Kevin Carey, today, in the Chronicle:
Finally, and most important, the Obama administration should expand its vision of what publicly supported higher learning can mean. The MOOC provider Coursera recently announced that it would charge students relatively small sums, on the order of $100, for verified certificates of learning. The marginal cost of making a MOOC available on the Internet is $0, which is why those courses are free to students. By contrast, the marginal cost of assessing student learning, at a MOOC or elsewhere, is more than $0. Authentic, reliable evaluation costs money, and so someone must pay for it. Evaluation is also crucial to granting students college credits that lead to credentials.

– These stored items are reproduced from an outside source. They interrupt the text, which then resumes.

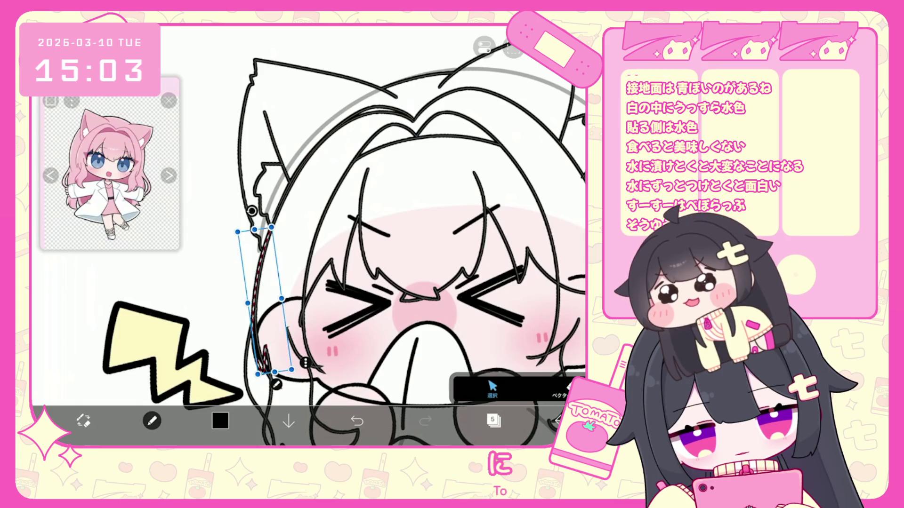
left_click(194, 318)
mouse_move(194, 318)
left_mouse_down()
mouse_move(302, 151)
mouse_move(316, 86)
left_mouse_up()
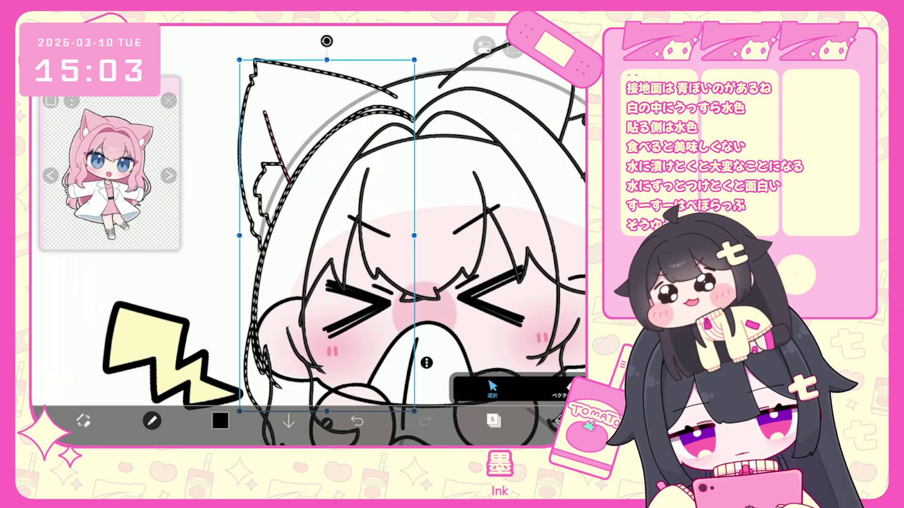
left_click(287, 155)
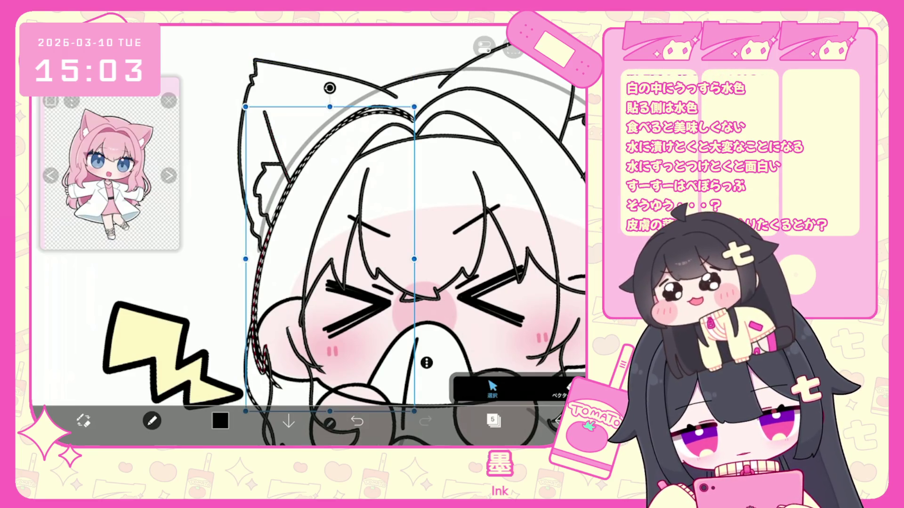
left_click_drag(413, 259, 413, 259)
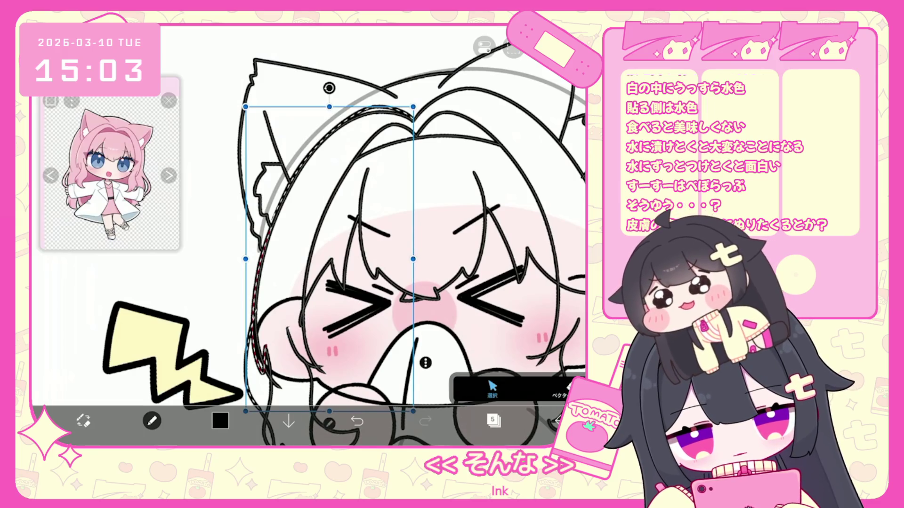
Clear the hair-strand selection, undo the last edit and select a stroke around the face.
left_click(484, 47)
left_click(470, 85)
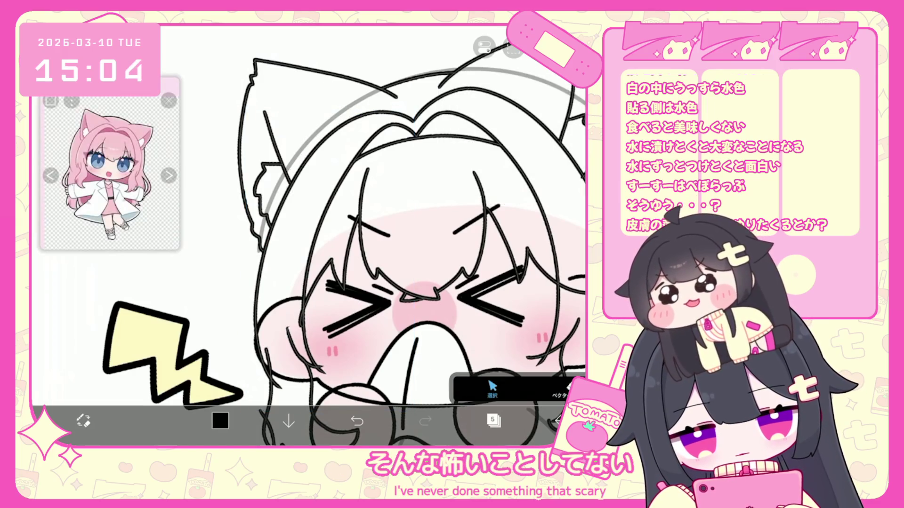
key("b")
scroll(358, 211, "up", 2)
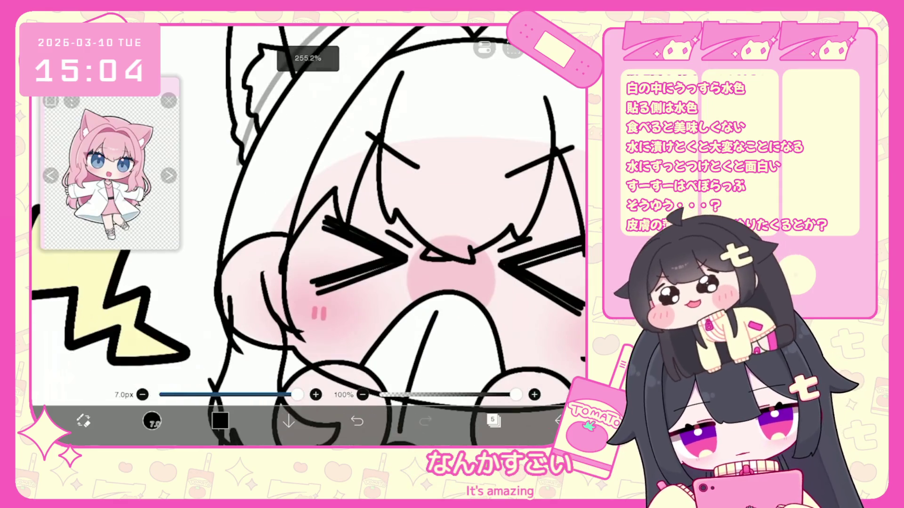
key("ctrl+z")
scroll(308, 235, "down", 3)
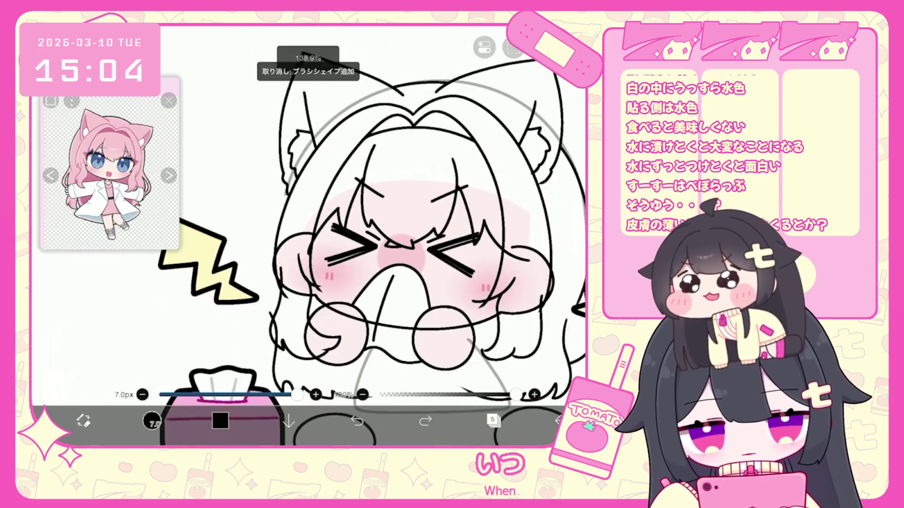
key("ctrl+z")
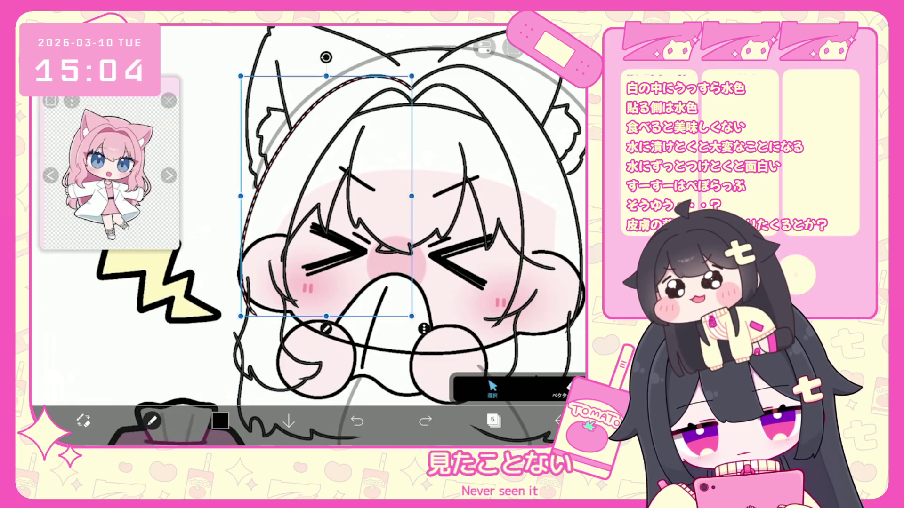
left_click(325, 193)
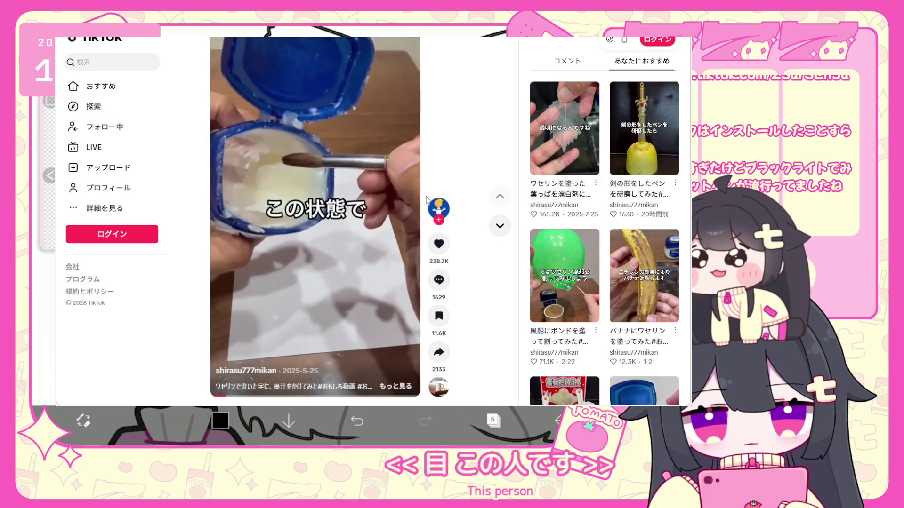
Go to the creator's TikTok profile and play the video with 8442 likes.
left_click(438, 207)
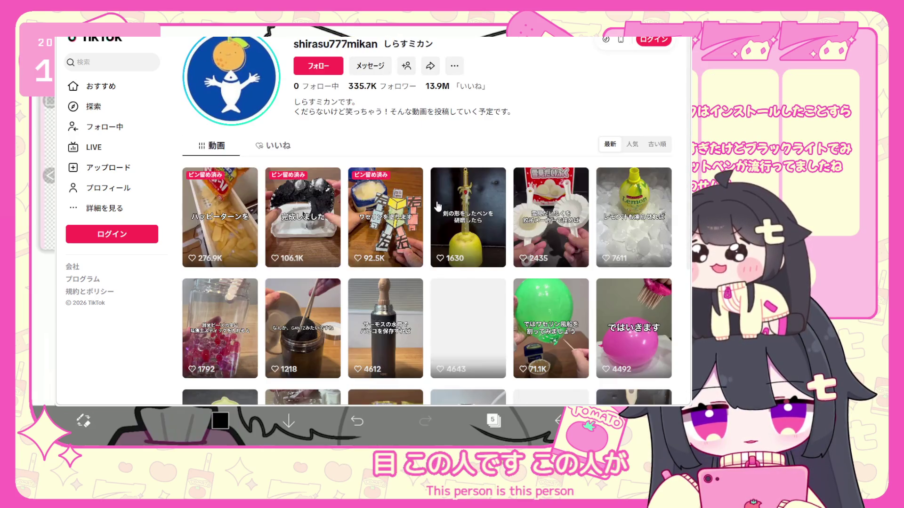
scroll(431, 214, "down", 3)
scroll(429, 220, "down", 10)
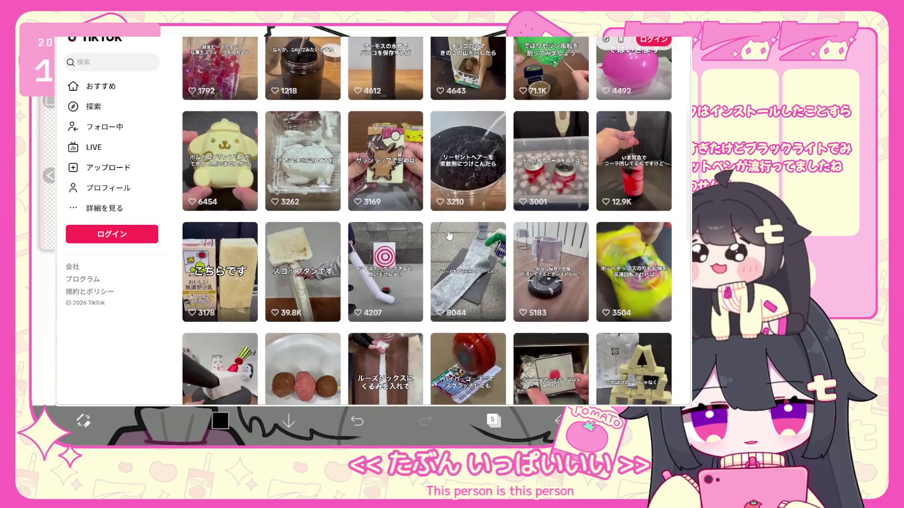
scroll(473, 226, "down", 6)
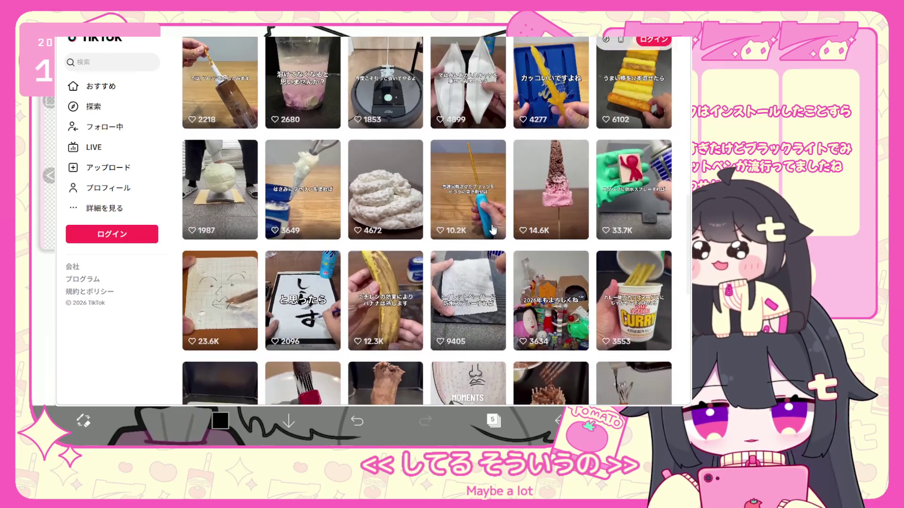
scroll(491, 227, "down", 4)
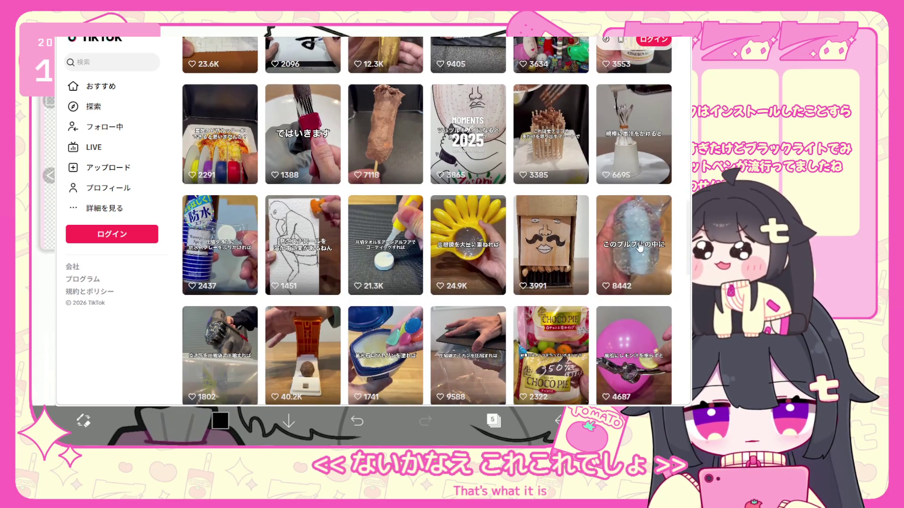
left_click(625, 258)
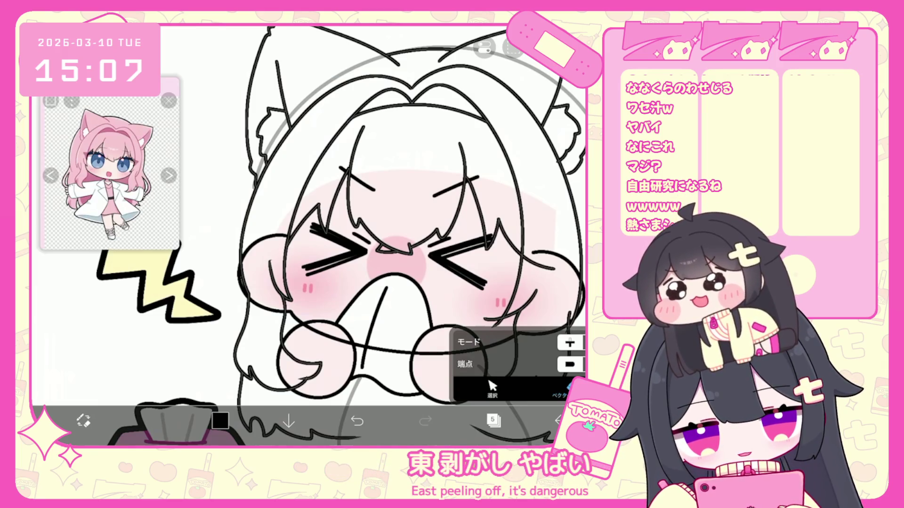
Trace the left edge of the tissue with the brush.
scroll(376, 236, "down", 5)
scroll(283, 235, "up", 5)
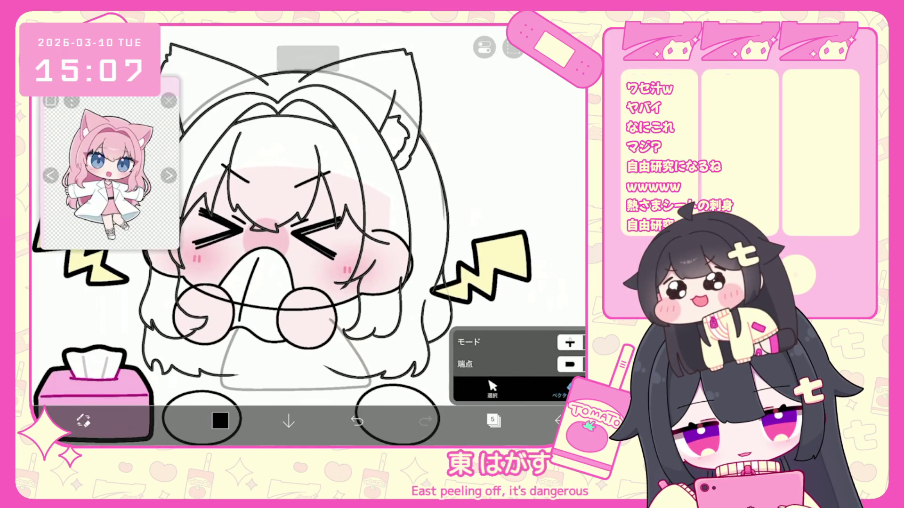
scroll(306, 236, "down", 5)
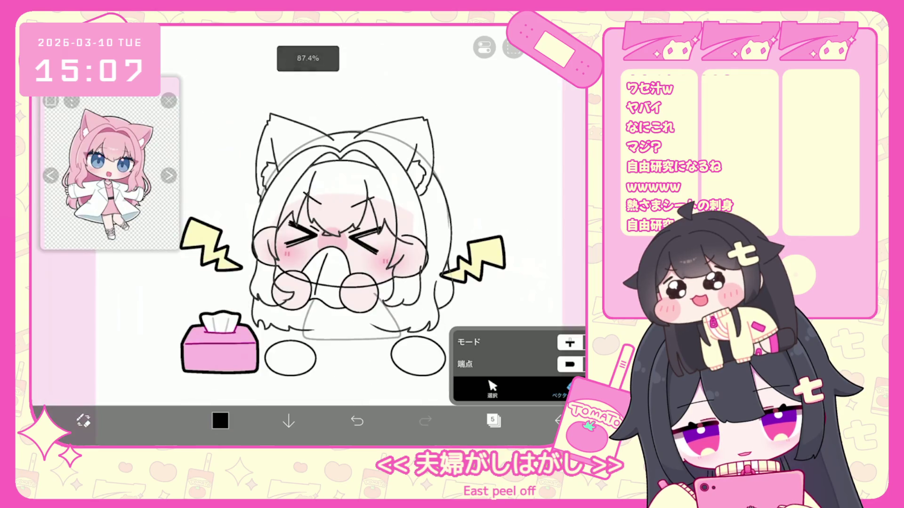
scroll(307, 212, "up", 3)
left_click(493, 420)
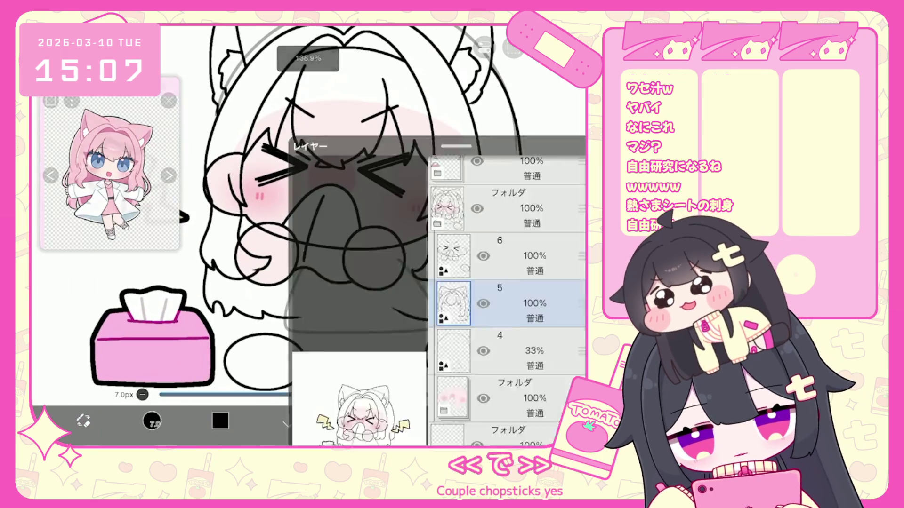
left_click(494, 420)
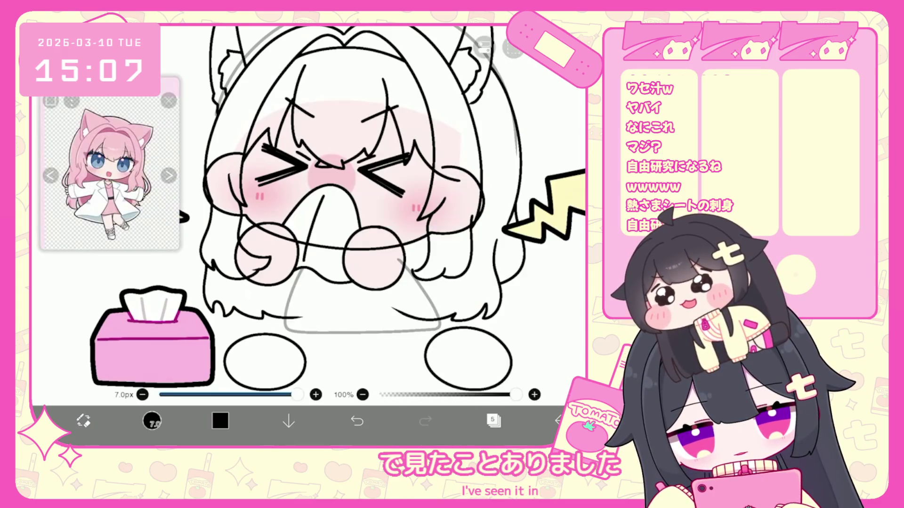
scroll(306, 212, "up", 3)
left_click_drag(290, 237, 264, 306)
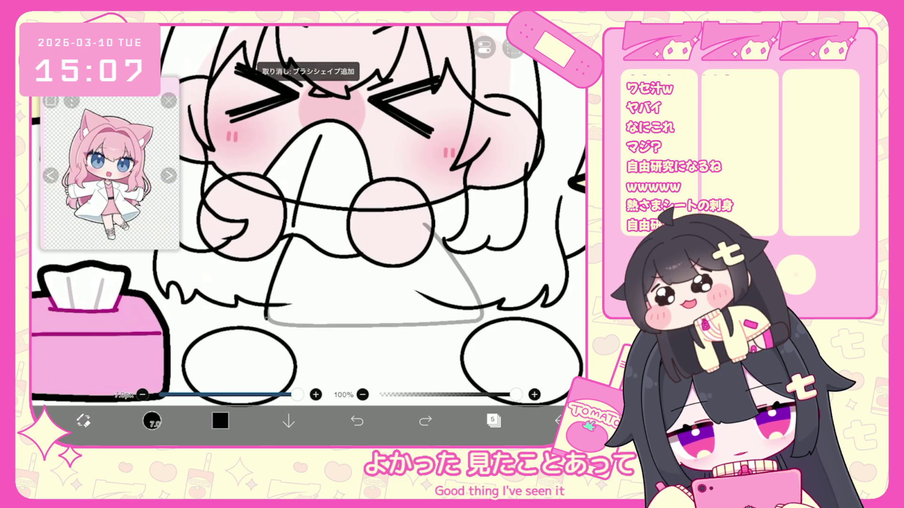
Set layer 4, the tissue sketch, to 100% opacity.
left_click(493, 421)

Why can’t students use their Pell Grants to pay for MOOCs, even those offered by the world’s most prestigious universities? Because MOOCs are not colleges, traditionally defined. But that definition is an artifact of federal policy. Students can give their federal-aid dollars only to accredited colleges, and existing colleges control the accreditation process. So new colleges, eager for aid dollars, dress themselves up as traditional colleges, with commensurate expense to students, even if that makes no sense in the digital age.
I’ve been talking about this for a while, I know, but the big political impact of MOOCs is likely to be something along these lines. What is and isn’t an institution of higher education in this country right now is pretty bright-line. There’s not all that much room for disagreement.
Government funding for MOOCs would change that. The funding could come at the state level or the federal level.
Is this a good thing? It’s good and bad, in ways we can talk about later. But this is likely to be the primary political legacy of MOOCs, left for us to deal with long after MOOCs are gone: the number and variety of experiences and certifications that can be funded by government dollars will expand. And once that is true, capitalism will do the rest. As we stated above, it’s a mixed bag for students (and society), but it’s likely a substantial downward pressure on enrollment and tuition for existing institutions. I wonder how many institutions are ready for that?